La grave indifferenza per lo stalking giudiziario contro Mannino.

di Paolo Cirino Pomicino. Sino a quando, avrebbe detto il grande Cicerone, gli italiani dovranno avere la pazienza di sopportare in silenzio gli abusi di un gruppo di procuratori della repubblica di Palermo guidati e plagiati dal canuto Giancarlo Caselli?

Noi non lo diciamo con rispetto perché crediamo che non meritino rispetto chi senza prove certe non solo mette in carcere per oltre due anni un leader politico che poi viene assolto con formula piena in oltre una decina di processi ma continua imperterrito ad indagarlo per 25 anni facendo continui ricorsi senza alcun pudore e con la iattanza di chi si crede impunibile. 

Ci riferiamo alla vicenda giudiziaria di Calogero Mannino accusato prima di concorso esterno mafioso e poi di essere stato uno degli autori della famosa trattativa Stato-mafia. Anni di carcere e assoluzioni a gogo di Mannino non hanno fiaccato lo stalking che Caselli, Scarpinato, Ingroia e di Matteo ed altri di quello strano ufficio di Palermo hanno praticato per 25 anni contro Calogero Mannino, uno degli uomini di punta della democrazia cristiana nazionale. Perché a guardare bene la vicenda proprio di stalking si tratta e la riprova l’ha dato l’ultimo ricorso della procura generale di Palermo retta da Scarpinato, collega e collaboratore stretto di Giancarlo Caselli.

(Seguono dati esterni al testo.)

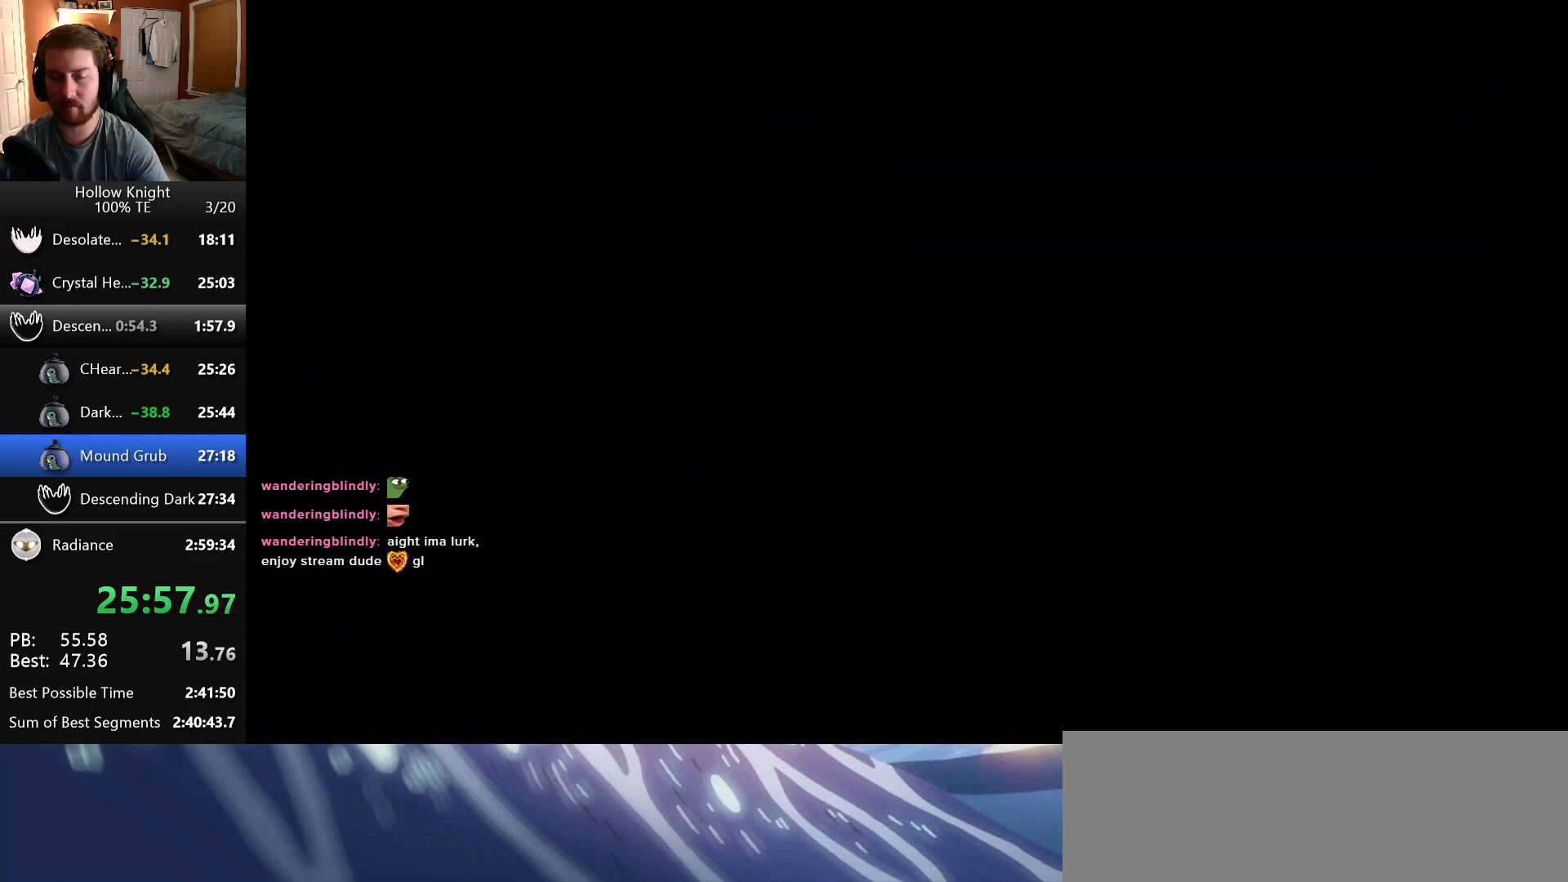
{"keys": [], "events": []}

Lo diciamo senza rispetto perché da ragazzini i nostri genitori ci insegnavano che tutti possono sbagliare ma chi dopo uno sbaglio non si scusa è quantomeno un mascalzone. E d’altronde perché bisogna avere rispetto di chi non si scusa per il male ed il danno che ha fatto quando dei parlamentari, dei singoli ministri, dei presidenti del consiglio si dice di tutto e di più senza che nessuno alzi un sopracciglio? la separazione dei poteri significa che uno di quelli è al di sopra degli altri?

Noi abbiamo trattenuto la nostra indignazione per anni sino a quando abbiamo letto il ricorso alla Cassazione della procura generale di Palermo contro l’ennesima assoluzione di Mannino. In quella sentenza di assoluzione abbiamo inoltre letto anche una puntuale e circostanziata critica dei comportamenti tenuti dall’accusa.

Forse sarebbe necessario che quella sentenza venisse inviata alla procura di Caltanissetta per verificare se ci siano elementi sui quali indagare.

Ma torniamo al ricorso in Cassazione contro Mannino. La procura generale di Palermo non contesta alcunché nel merito anche perché non potrebbe farlo per legge dopo due assoluzioni con formula piena ma s’inventa un qualcosa che testimonia lo spirito di persecuzione di cui abbiamo parlato. Il motivo addotto, dunque, è un originale cavillo che naturalmente non sta né in cielo nè in terra.

I grandi persecutori chiedono che la cassazione riconosca una possibile illegittimità costituzionale della sentenza assolutoria emessa dalla corte di appello di Palermo, come già hanno chiarito da queste colonne Lo Verso e Sottile, per non aver voluto ascoltare i pentiti Giovanni Brusca, Francesco Onorato e Filippo Bisconti e rinvii alla corte costituzionale il tutto perché esamini la vicenda mandando così la palla sugli spalti. Naturalmente secondo questi signori della procura non vale il fatto rilevato dalla stessa corte di appello di Palermo che i pentiti citati da Scarpinato e compagni siano stati più volte sentiti nei vari processi a carico di Mannino puntualmente risoltisi tutti con assoluzioni con formula piena.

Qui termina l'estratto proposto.